Truffling through the special issue of African Journal of Food Agriculture Nutrition and Development about African Leafy Vegetables, one paper caught my eye: Changes in Beta-Carotene, Ascorbic Acid and Sensory Properties in Fermented, Solar-Dried and Stored Cowpea Leaf Vegetables, by Muchoki, Imungi and Lamuka. But only because a couple of days ago a different story — Sunlight Reduces the Value of Moringa Leaves — had done the same. Both tell the same basic story, that even all-powerful traditional leafy vegetables need care in their preparation if they are to deliver the nutritional benefits they are capable of.
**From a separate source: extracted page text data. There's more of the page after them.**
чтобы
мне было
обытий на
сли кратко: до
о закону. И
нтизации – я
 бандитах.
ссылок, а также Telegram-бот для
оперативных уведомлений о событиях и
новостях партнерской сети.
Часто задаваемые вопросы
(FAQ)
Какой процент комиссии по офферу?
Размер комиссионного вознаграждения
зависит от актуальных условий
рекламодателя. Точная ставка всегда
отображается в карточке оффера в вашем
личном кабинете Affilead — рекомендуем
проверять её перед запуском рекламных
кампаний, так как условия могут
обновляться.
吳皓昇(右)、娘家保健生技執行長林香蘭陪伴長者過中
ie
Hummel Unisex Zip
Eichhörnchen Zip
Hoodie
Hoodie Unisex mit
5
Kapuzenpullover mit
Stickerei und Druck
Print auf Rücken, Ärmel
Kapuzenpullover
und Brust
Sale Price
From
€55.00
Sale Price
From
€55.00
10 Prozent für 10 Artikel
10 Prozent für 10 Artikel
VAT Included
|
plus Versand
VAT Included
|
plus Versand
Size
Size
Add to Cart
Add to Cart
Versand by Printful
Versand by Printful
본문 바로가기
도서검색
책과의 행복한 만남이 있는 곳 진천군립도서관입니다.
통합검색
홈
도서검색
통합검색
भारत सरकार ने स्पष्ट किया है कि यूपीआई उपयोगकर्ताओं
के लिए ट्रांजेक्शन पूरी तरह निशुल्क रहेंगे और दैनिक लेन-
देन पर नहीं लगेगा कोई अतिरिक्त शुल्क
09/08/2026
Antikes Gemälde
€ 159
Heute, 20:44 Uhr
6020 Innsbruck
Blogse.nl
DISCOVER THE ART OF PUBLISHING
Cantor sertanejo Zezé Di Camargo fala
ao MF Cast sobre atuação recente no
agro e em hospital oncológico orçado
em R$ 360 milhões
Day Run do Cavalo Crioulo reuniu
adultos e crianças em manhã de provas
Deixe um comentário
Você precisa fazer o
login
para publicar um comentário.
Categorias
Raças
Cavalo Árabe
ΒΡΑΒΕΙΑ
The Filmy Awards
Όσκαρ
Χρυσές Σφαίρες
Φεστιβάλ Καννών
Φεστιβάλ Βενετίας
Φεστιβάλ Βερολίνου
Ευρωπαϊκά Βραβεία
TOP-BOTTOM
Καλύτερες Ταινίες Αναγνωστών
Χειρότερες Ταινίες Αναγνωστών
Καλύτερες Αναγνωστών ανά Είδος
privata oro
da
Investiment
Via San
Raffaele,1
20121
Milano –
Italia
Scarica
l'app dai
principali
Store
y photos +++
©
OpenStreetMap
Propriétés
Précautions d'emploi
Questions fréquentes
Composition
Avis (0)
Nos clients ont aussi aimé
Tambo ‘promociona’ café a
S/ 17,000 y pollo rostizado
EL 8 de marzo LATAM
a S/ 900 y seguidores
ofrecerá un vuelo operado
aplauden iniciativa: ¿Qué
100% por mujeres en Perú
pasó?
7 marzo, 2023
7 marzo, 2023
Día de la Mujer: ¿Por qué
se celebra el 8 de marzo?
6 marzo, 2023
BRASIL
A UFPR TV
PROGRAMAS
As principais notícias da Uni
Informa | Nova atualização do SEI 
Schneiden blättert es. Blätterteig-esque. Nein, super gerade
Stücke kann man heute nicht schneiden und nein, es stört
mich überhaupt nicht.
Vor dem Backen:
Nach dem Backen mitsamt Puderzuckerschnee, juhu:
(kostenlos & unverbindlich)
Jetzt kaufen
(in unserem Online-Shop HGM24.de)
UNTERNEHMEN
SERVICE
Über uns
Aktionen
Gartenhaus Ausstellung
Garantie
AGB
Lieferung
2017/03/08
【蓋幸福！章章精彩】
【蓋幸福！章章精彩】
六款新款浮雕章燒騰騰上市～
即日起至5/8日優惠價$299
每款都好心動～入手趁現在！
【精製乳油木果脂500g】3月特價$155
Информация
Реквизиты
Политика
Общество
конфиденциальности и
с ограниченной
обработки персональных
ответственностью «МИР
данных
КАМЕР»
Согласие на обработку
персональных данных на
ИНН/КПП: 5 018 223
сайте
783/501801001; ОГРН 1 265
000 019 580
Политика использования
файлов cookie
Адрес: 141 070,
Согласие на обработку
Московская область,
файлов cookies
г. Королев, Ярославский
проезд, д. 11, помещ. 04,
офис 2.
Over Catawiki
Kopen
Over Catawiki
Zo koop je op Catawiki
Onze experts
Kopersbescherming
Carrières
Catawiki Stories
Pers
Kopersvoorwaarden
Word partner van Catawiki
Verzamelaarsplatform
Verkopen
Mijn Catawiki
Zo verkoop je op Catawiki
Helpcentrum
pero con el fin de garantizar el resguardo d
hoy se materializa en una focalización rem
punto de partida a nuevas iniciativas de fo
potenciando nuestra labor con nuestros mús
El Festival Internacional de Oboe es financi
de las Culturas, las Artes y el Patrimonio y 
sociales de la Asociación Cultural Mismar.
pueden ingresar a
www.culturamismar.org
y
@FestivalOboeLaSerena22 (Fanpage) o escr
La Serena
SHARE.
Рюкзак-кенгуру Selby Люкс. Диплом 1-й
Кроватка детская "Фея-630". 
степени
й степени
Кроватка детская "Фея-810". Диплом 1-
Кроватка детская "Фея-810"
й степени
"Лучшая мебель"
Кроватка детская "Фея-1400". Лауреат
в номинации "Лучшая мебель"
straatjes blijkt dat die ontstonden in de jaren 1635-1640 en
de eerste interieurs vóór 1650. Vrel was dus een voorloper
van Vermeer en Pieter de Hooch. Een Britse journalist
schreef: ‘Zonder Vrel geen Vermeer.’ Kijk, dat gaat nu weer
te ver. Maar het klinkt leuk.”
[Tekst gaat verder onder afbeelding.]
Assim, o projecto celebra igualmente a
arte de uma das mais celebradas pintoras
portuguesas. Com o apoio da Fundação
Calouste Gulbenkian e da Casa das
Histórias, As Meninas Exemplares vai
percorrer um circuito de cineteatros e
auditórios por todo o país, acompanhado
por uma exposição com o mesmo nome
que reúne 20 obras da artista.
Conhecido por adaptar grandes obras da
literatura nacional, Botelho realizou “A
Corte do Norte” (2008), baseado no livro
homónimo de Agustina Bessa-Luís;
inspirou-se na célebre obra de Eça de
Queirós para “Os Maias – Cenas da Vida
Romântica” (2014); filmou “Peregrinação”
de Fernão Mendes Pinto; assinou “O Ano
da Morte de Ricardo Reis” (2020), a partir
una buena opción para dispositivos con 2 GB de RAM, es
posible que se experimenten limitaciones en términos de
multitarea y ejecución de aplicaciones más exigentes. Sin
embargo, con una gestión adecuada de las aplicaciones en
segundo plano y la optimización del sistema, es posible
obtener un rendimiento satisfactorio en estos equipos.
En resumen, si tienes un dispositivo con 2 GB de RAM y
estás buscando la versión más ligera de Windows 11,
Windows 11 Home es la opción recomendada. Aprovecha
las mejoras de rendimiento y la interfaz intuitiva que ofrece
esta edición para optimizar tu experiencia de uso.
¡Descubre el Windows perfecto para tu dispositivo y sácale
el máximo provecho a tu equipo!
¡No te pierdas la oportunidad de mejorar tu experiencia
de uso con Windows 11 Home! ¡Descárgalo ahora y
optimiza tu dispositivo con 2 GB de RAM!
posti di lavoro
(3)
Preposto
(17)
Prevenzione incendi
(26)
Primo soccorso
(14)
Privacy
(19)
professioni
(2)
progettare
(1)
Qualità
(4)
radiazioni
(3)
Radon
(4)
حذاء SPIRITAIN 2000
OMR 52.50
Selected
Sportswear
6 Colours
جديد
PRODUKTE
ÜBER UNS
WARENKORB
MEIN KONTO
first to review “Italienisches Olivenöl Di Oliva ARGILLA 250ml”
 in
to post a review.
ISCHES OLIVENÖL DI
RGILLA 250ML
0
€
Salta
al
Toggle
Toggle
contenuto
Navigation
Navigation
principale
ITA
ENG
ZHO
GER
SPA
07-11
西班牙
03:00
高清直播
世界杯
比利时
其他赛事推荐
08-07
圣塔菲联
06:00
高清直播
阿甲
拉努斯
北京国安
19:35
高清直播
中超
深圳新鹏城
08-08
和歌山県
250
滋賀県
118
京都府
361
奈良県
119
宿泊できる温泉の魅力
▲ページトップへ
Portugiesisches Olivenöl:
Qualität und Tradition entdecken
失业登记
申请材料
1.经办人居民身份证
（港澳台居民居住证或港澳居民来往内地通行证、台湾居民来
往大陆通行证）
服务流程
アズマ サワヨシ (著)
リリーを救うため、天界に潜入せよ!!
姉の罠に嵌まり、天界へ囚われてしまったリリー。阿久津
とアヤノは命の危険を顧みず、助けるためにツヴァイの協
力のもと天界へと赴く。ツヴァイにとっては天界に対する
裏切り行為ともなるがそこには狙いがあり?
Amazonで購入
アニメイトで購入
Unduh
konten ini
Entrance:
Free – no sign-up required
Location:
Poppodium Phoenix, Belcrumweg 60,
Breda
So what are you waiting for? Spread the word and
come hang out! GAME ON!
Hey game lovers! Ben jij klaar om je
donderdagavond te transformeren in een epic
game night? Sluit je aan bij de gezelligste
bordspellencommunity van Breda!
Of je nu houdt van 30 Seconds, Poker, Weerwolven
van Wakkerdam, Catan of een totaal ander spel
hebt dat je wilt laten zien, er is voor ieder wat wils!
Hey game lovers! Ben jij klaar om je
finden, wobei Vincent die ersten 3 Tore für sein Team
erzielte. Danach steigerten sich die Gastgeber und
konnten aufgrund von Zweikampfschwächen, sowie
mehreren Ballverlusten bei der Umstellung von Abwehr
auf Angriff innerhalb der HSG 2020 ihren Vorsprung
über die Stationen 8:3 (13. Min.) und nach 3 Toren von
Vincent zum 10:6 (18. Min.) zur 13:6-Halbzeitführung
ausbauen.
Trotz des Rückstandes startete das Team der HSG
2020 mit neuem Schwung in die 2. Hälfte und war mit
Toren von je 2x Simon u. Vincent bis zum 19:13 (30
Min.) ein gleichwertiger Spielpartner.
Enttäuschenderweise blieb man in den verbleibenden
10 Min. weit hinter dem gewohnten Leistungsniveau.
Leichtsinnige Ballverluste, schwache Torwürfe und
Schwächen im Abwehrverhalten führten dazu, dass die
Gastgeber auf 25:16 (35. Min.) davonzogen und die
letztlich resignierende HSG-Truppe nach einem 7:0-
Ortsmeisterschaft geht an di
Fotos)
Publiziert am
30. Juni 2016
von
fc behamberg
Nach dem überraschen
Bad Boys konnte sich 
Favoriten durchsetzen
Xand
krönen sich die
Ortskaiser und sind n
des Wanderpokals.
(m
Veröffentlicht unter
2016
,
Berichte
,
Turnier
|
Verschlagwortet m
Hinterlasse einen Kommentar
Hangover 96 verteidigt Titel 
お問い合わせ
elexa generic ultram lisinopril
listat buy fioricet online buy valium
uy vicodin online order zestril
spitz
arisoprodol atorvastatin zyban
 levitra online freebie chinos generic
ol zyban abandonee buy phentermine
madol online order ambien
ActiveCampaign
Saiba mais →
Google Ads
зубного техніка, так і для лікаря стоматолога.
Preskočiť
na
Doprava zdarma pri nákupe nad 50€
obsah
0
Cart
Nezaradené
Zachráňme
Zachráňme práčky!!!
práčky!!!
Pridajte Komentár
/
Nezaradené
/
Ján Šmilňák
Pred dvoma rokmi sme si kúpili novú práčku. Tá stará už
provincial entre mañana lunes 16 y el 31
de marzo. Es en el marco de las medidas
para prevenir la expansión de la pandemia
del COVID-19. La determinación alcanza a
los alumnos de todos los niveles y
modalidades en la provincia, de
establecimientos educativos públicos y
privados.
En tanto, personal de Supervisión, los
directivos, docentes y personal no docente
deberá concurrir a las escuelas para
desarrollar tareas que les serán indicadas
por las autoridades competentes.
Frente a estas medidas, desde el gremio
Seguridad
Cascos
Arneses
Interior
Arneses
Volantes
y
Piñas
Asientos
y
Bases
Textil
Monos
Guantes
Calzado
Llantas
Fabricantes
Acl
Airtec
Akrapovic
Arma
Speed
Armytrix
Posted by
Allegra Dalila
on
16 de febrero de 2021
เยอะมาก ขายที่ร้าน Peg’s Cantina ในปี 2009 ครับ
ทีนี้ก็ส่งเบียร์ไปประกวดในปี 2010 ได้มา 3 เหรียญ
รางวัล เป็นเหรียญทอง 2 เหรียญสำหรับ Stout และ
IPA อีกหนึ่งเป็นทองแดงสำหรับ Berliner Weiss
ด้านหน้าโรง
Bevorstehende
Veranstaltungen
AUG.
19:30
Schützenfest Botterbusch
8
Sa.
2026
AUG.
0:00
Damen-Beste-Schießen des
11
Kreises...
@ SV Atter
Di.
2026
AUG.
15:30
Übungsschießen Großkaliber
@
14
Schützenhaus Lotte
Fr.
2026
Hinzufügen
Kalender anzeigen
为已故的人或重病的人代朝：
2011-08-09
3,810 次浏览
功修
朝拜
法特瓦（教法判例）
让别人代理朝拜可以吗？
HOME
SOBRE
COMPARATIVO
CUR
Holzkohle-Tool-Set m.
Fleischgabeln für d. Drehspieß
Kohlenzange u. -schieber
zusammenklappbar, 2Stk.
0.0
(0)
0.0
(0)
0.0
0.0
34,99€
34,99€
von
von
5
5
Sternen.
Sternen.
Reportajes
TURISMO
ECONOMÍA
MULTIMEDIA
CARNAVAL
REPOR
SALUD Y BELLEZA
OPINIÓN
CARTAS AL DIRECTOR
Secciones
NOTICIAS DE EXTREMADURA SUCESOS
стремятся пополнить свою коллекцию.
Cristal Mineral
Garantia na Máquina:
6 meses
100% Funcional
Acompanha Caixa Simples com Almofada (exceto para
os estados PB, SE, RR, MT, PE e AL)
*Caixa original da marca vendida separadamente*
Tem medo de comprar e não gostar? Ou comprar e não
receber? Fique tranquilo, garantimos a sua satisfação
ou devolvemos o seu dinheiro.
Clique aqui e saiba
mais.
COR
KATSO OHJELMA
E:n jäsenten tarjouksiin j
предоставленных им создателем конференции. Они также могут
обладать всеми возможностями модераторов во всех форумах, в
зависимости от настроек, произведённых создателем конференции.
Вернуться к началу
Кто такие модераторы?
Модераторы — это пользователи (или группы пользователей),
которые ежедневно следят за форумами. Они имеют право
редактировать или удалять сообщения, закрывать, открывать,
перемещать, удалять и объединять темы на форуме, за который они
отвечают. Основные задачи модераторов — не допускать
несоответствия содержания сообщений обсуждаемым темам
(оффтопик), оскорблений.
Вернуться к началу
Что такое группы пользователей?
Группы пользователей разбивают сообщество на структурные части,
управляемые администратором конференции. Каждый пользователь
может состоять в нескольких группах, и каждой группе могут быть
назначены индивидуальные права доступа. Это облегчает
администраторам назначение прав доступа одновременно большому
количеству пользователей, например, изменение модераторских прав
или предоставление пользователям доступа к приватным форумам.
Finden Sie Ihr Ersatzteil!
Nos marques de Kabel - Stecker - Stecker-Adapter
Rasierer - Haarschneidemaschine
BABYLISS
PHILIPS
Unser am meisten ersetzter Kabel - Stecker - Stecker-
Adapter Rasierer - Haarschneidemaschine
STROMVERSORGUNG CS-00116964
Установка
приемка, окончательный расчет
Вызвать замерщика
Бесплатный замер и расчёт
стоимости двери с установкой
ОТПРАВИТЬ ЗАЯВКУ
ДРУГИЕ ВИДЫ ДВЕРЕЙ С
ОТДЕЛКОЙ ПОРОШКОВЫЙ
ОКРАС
Unfortunately I have been unable to find a copy of Ritah Namutebi’s poster on Moringa oleifera, so I have only the newspaper report to go on. Namutebi picked Moringa leaves in the morning, at midday and in the evening and dried them in direct sunlight or in the shade. Those dried in direct sunlight lost 35-60% of their vitamin A, while those dried in shade lost less, 11-15%. ((Actually there’s a conflict in the report. One paragraph gives the figures I have quoted. The following one says that shade drying loses up to 25%, rather than 15%)) There is no information on the effect of time of picking; presumably it made no difference.

The cowpea paper is a whole heap more detailed, with three different treatment methods and six different storage regimes. Bottom line:

  • Fresh leaves contain roughly six times more ascorbic acid (vitamin C) than dried leaves, but the type of drying makes no difference.
  • Drying makes no difference to the amount of beta-carotene, a precursor of vitamin A.
  • During storage, both the container (polyethylene bags vs Kraft paper) and the temperature affect the levels of vitamins in a manner that depends on how the leaves were initially prepared.
  • At each temperature, polyethylene preserved the vitamins better than Kraft paper.

There’s more, I’m sure, to be gained from this work, but the crucial point is that it is as important to devise appropriate methods of preserving neglected and underutilized species as it is to promote their use in the first place.